Inzwischen besteht unter Psychologen Einigkeit darüber, dass vor allem extrovertierte Charaktere Führungsjobs ergattern – denn jene drängen häufiger ins Licht der Öffentlichkeit, sie sind tendenziell aktiver, energischer, dominanter und gesprächiger. Doch gerade bei diesen Typen verläuft die Grenze zum Narzissmus oft fließend. Durch die Isolation in der Chefetage entsteht dann ein Nährboden für Bläh-Egos. So wird aus Selbstbewusstsein schnell Selbstüberschätzung und Überheblichkeit – ohne dass die Betroffenen das merken.

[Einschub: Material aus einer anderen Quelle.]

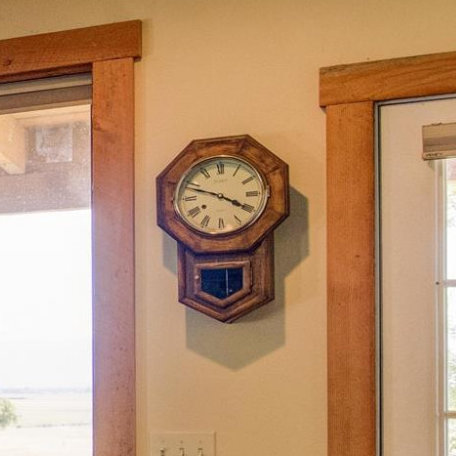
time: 3:48
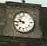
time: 9:44
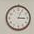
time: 3:04
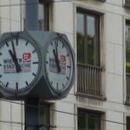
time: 10:58
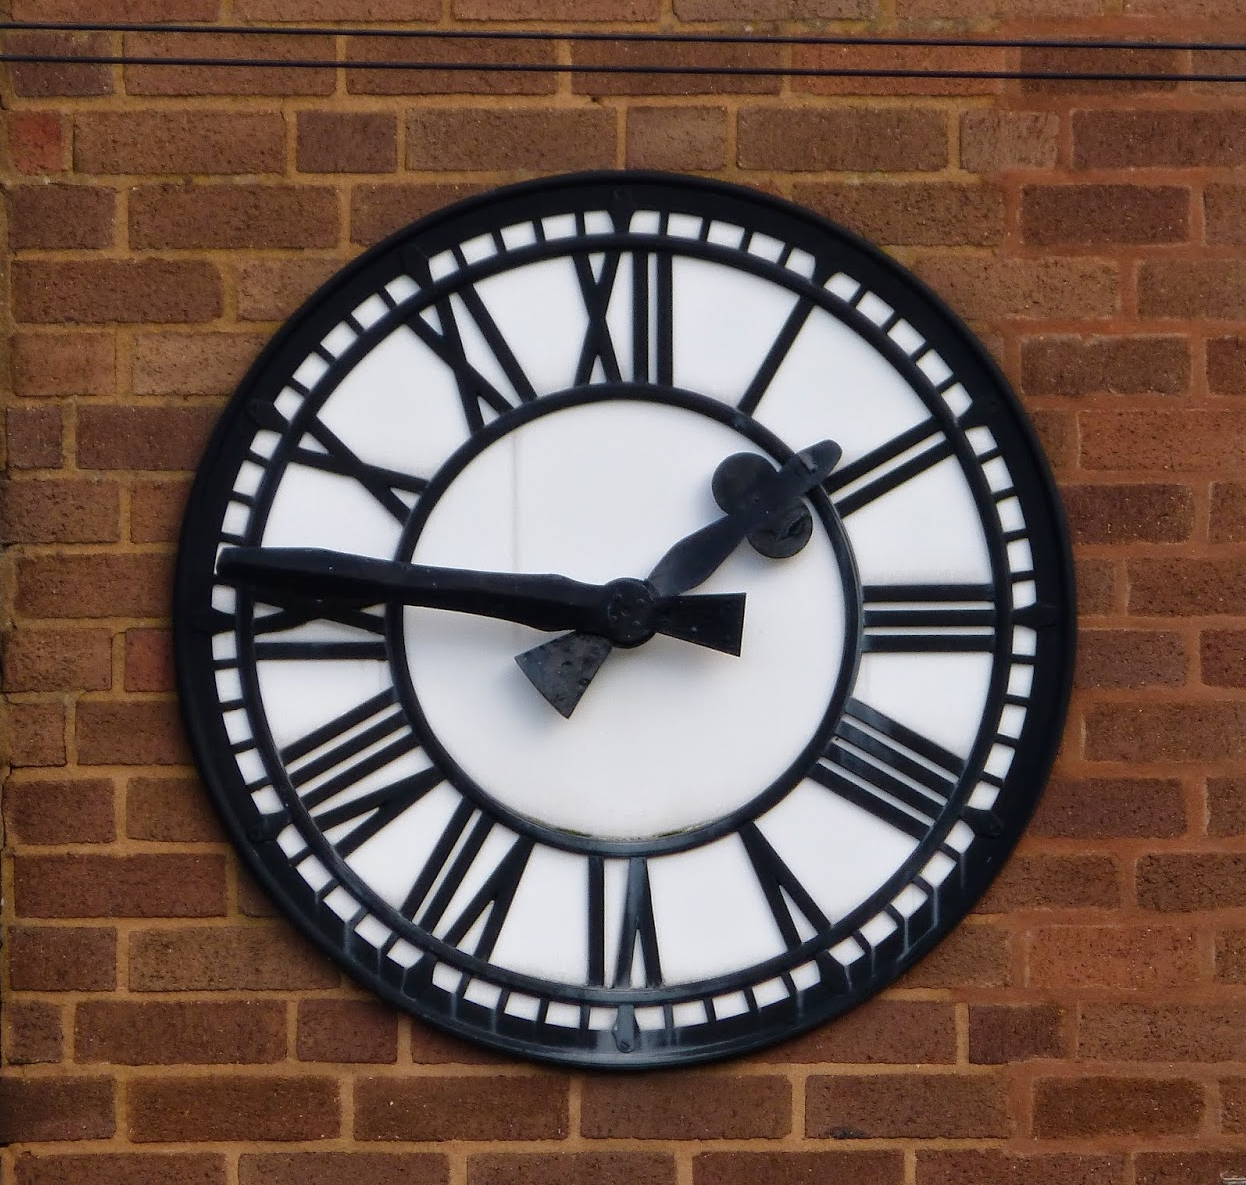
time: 1:46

80 Prozent aller Angestellten wünschen sich einen Chef, der Fehler offen zugibt, ermittelte kürzlich die Unternehmensberatung Krauthammer. Allerdings sagten zugleich nur 43 Prozent, dass ihr Vorgesetzter das auch kann.

Vorsicht: Macht ist vergänglich!

Im Mittelalter entwickelten Fürsten eine einfache Methode, der Isolation an der Spitze zu entgehen: Der Hofnarr durfte offen und ehrlich sagen, was die Untertanen über ihren Herrscher dachten und ihn daran erinnern, dass auch seine Macht vergänglich ist. Der Hofnarr hat zwar nicht überlebt, das Problem aber schon: Je höher sie in der Hierarchie steigen, desto seltener suchen Führungskräfte gezielt den Rat von unabhängigen Kritikern.

Niemand hört nun mal gerne, dass er etwas besser machen könne oder gar falsch gemacht hat. Die Wahrheit tut weh. Zunächst jedenfalls. Sie kann aber auch befreien. Vor allem dann, wenn sie Manager von dem Irrglauben abhält, unfehlbar sein zu müssen. Das Gegenteil ist der Fall: Führungskräfte werden dafür geschätzt, wie souverän sie mit Fehlern umgehen. Und nicht selten bewahrt die Fähigkeit, die Wahrheit zu ertragen, vor noch schlimmeren Fehlern.